• Task description: In the records below, begin at the line that has "shifted: picture (472, 249) to (574, 84)" and stop after the line that has "swapped: potted plant"; quote those lines verbatim and nothing more.

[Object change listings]
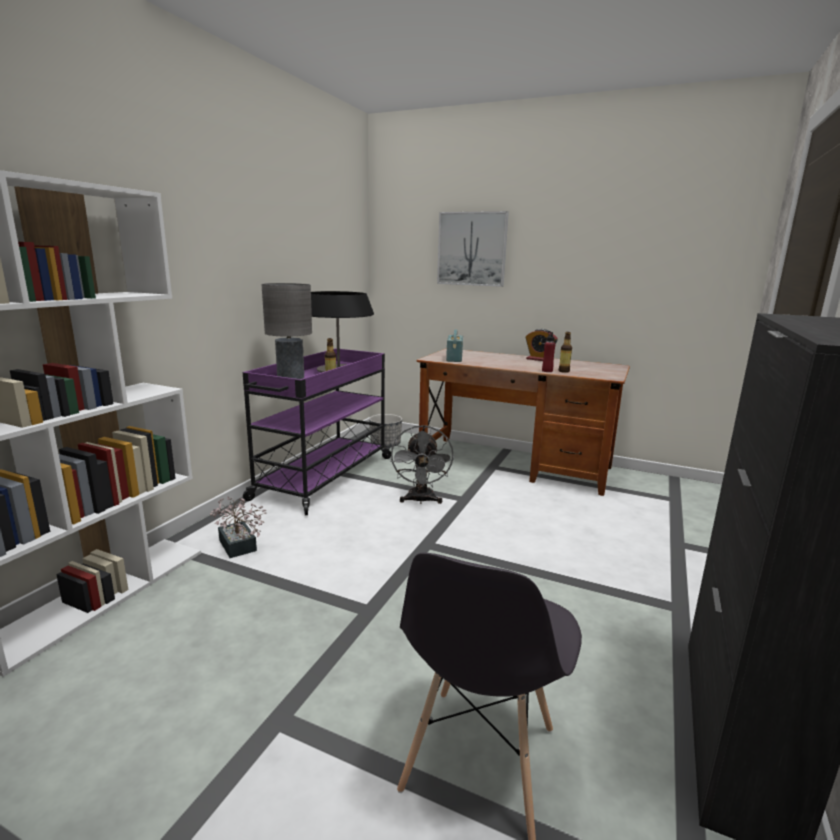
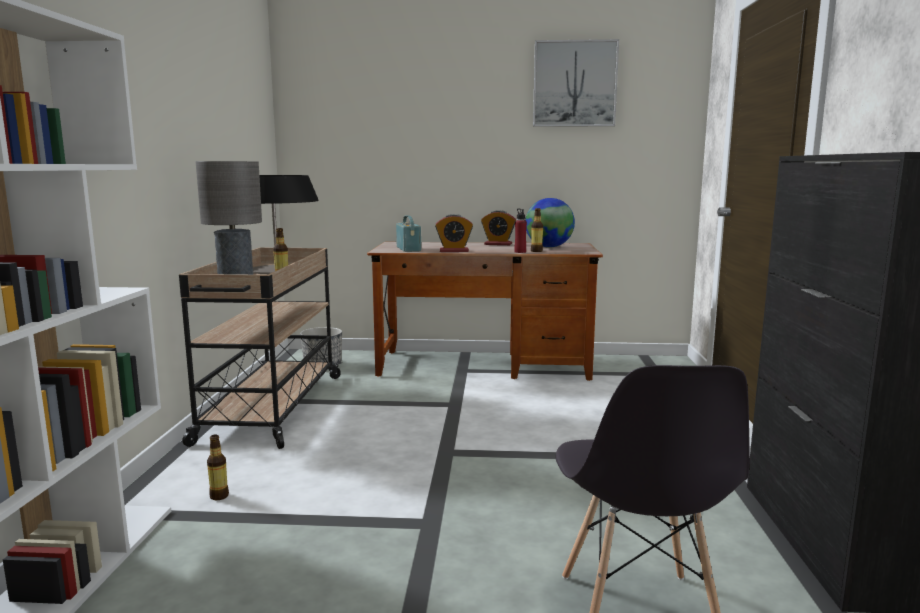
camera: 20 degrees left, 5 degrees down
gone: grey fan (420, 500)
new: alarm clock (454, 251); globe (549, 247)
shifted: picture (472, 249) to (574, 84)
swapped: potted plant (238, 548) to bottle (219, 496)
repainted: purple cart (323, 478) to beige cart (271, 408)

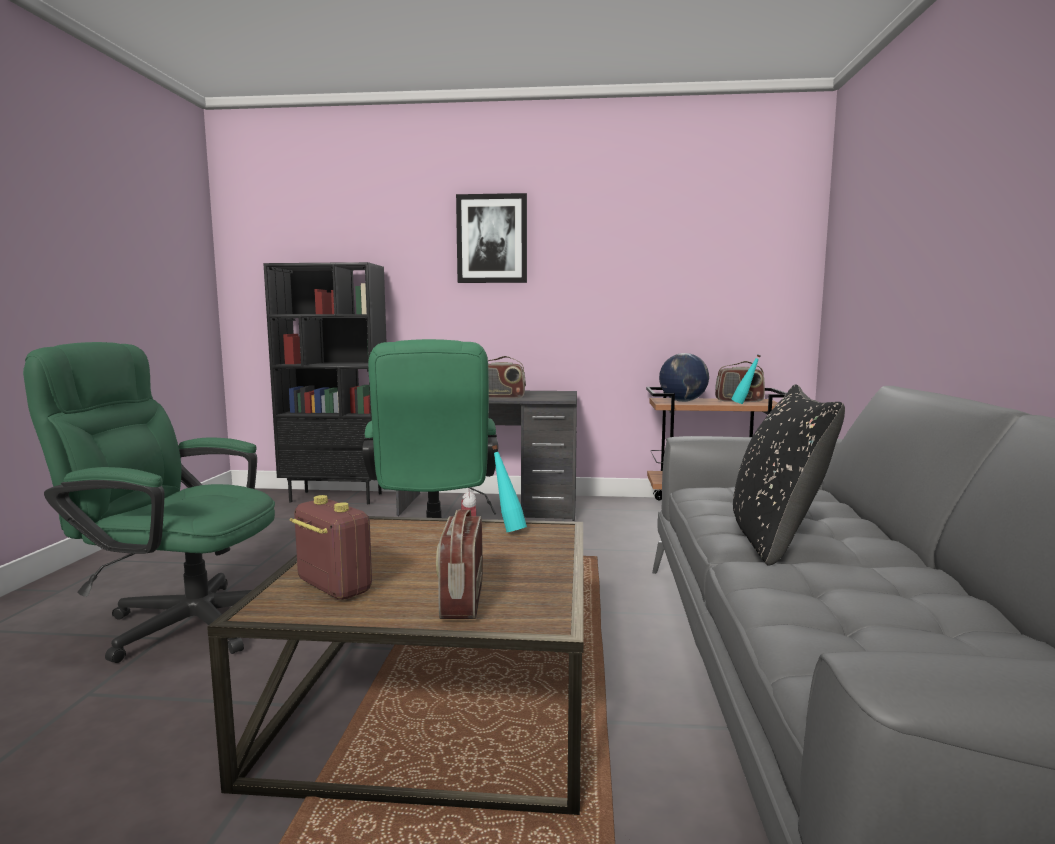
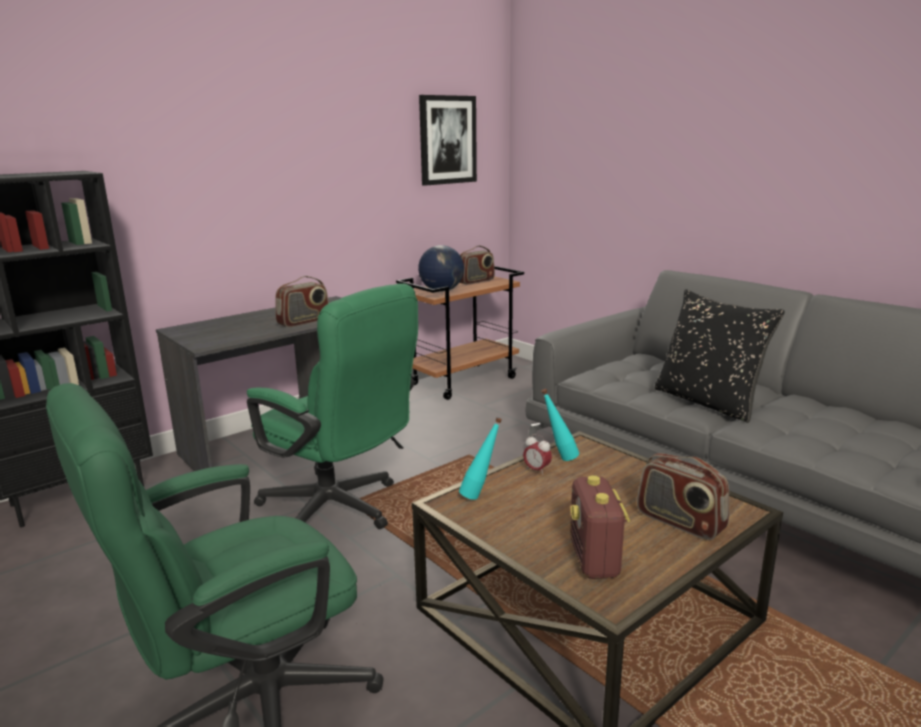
camera: 45 degrees left, 10 degrees up
shifted: picture (492, 239) to (447, 140); turquoise bottle (744, 404) to (480, 496)
rotated: radio (333, 587) = (594, 559) 90 degrees counterclockwise

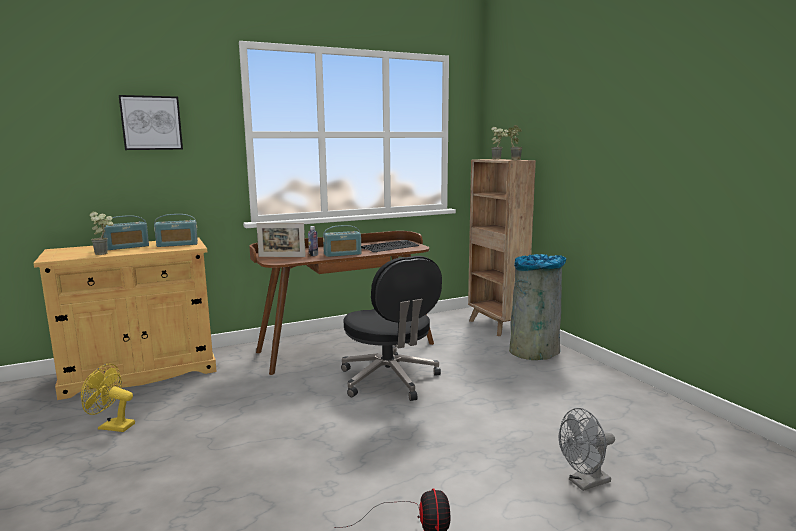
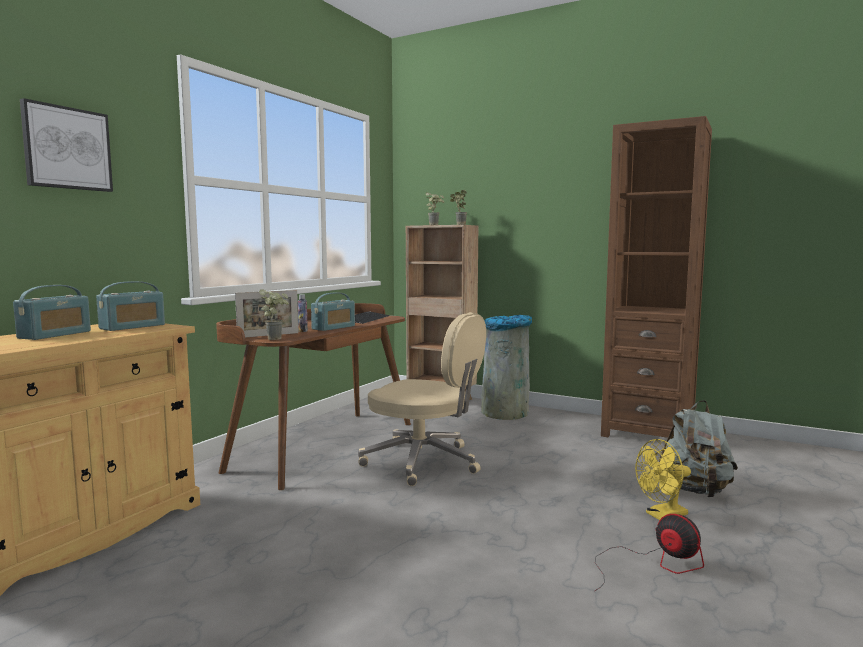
camera: 35 degrees left, 5 degrees down
new: brown bookcase (647, 433)
shifted: yellow fan (111, 426) to (662, 515); potted plant (105, 253) to (276, 338)
swapped: grey fan (584, 483) to grey backpack (695, 491)
repainted: black office chair (390, 380) to beige office chair (424, 462)

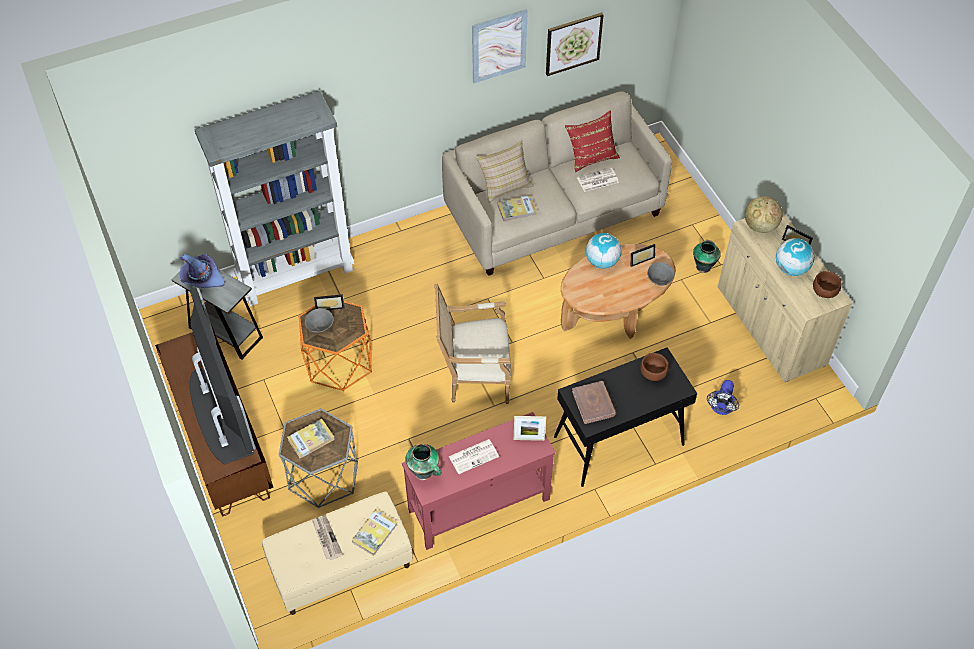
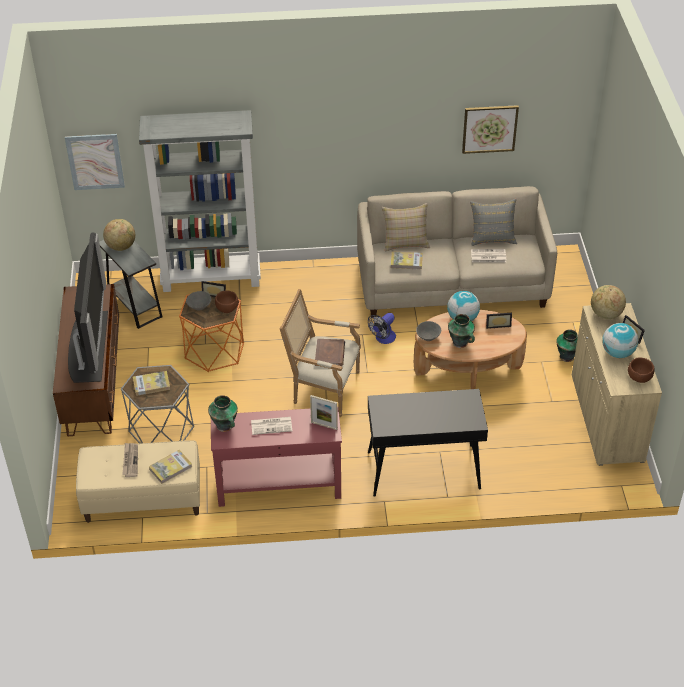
camera: 20 degrees right, 10 degrees down
new: vase (460, 343)
shifted: picture (499, 46) to (95, 161); brown book (594, 403) to (330, 354); brown bowl (653, 374) to (227, 309); grey bowl (659, 280) to (428, 337); fan (721, 408) to (383, 339)
swapped: purple hat (202, 277) to globe (121, 246)
repainted: red pillow (591, 156) to grey pillow (492, 237)

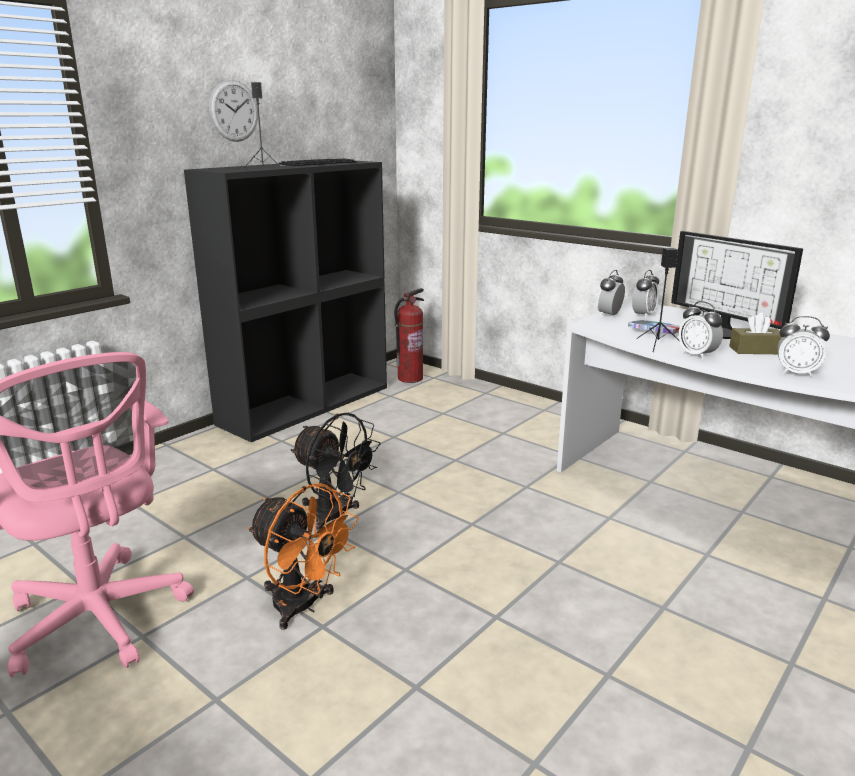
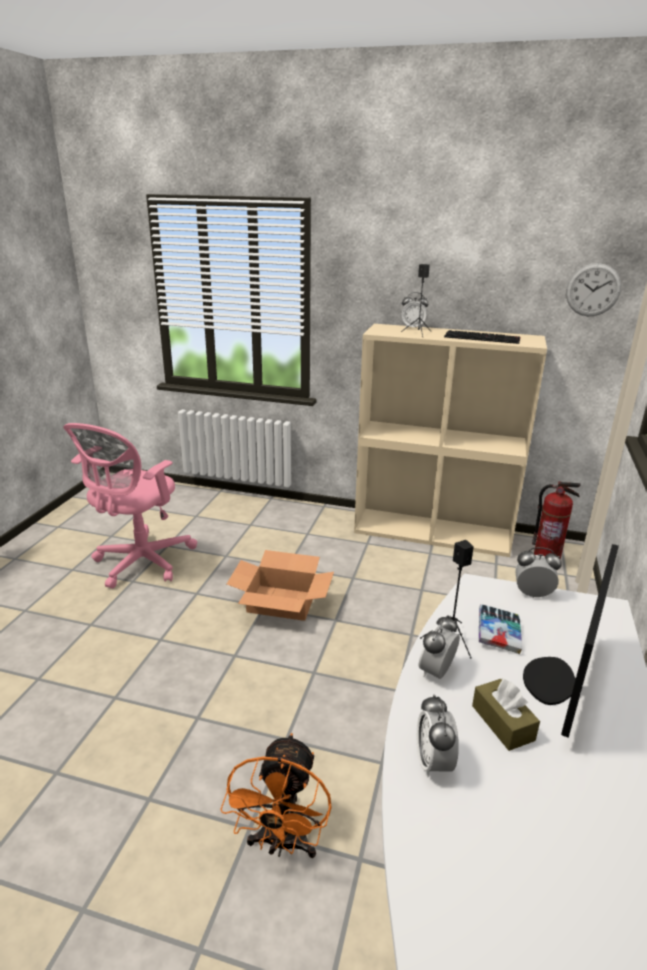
camera: 65 degrees right, 5 degrees up
shifted: wall clock (234, 111) to (593, 290); orange fan (303, 607) to (282, 843); alarm clock (643, 315) to (413, 328)
swapped: black fan (335, 517) to cardboard box (281, 602)
repainted: black bookcase (306, 404) to beige bookcase (433, 532)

• Answer space:
shifted: picture (472, 249) to (574, 84)
swapped: potted plant (238, 548) to bottle (219, 496)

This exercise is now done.